The alternating sum of a 0-indexed array is defined as the sum of the elements at even indices minus the sum of the elements at odd indices.

• For example, the alternating sum of [4,2,5,3] is (4 + 5) - (2 + 3) = 4.

Given an array nums, return the maximum alternating sum of any subsequence of nums (after reindexing the elements of the subsequence).

A subsequence of an array is a new array generated from the original array by deleting some elements (possibly none) without changing the remaining elements' relative order. For example, [2,7,4] is a subsequence of [4,2,3,7,2,1,4] (the underlined elements), while [2,4,2] is not.

Example 1:

Input: nums = [4,2,5,3]
Output: 7
Explanation: It is optimal to choose the subsequence [4,2,5] with alternating sum (4 + 5) - 2 = 7.

Example 2:

Input: nums = [5,6,7,8]
Output: 8
Explanation: It is optimal to choose the subsequence [8] with alternating sum 8.

Example 3:

Input: nums = [6,2,1,2,4,5]
Output: 10
Explanation: It is optimal to choose the subsequence [6,1,5] with alternating sum (6 + 5) - 1 = 10.
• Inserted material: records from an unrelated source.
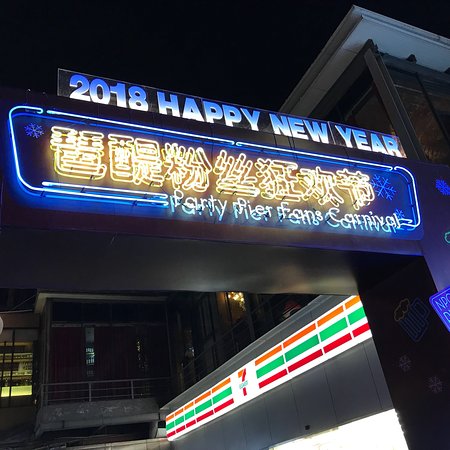
At what (x,y) coordinates should I click in order to perform the action: click on window. Please return your answer as a coordinate pair (x, y). The image size is (450, 450). Looking at the image, I should click on (98, 348).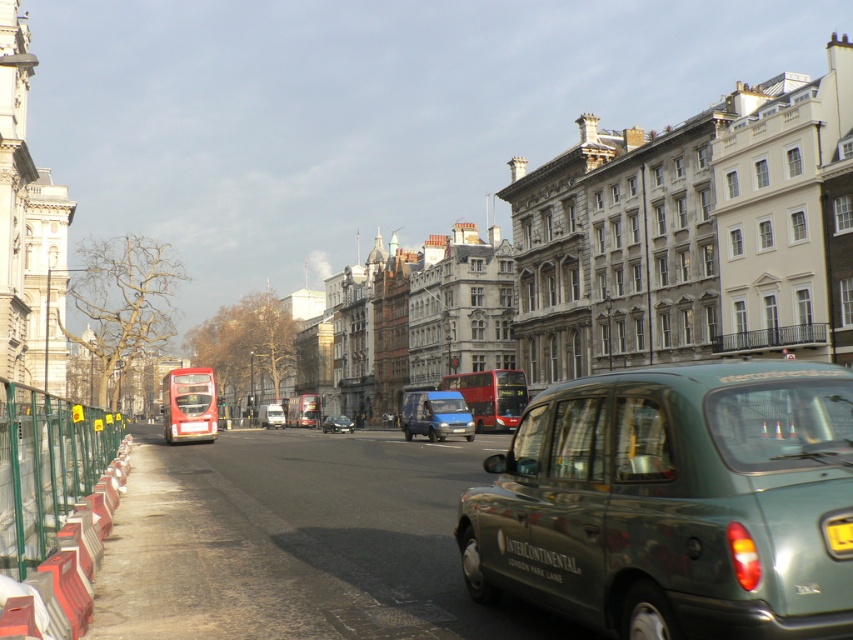
Is green matte taxi at center further to camera compared to red plastic barrier at left?

That is False.

Looking at this image, which is more to the left, green matte taxi at center or red plastic barrier at left?

red plastic barrier at left is more to the left.

What do you see at coordinates (672, 502) in the screenshot? I see `green matte taxi at center` at bounding box center [672, 502].

Locate an element on the screen. green matte taxi at center is located at coordinates (672, 502).

Is green matte taxi at center above metallic blue van at center?

Indeed, green matte taxi at center is positioned over metallic blue van at center.

Can you confirm if green matte taxi at center is bigger than metallic blue van at center?

Incorrect, green matte taxi at center is not larger than metallic blue van at center.

At what (x,y) coordinates should I click in order to perform the action: click on green matte taxi at center. Please return your answer as a coordinate pair (x, y). The image size is (853, 640). Looking at the image, I should click on (672, 502).

Image resolution: width=853 pixels, height=640 pixels. What do you see at coordinates (433, 413) in the screenshot?
I see `matte blue van at center` at bounding box center [433, 413].

Who is shorter, matte blue van at center or metallic blue van at center?

metallic blue van at center

Which is behind, point (410, 419) or point (262, 422)?

Point (262, 422)

This screenshot has height=640, width=853. I want to click on matte blue van at center, so click(x=433, y=413).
Solution: (Finding local maxima and minima)

class Solution
{
public:
    long long maxAlternatingSum(vector<int> &nums)
    {

        int n = nums.size();
        long long int s = 0;

        int i = 0;

        while (i < n)
        {

            //Local maximun
            while (i < n - 1 && nums[i] <= nums[i + 1])
            {
                i++;
            }

            if (i == n - 1)
            {
                s += nums[i];
                break;
            }
            else
            {
                s += nums[i];
            }
            
            //Local minimum
            while (i < n - 1 && nums[i] >= nums[i + 1])
            {
                i++;
            }

            if (i <= n - 1)
            {
                s -= nums[i];
            }
        }

        return s;
    }
};

Time Complexity: O(n)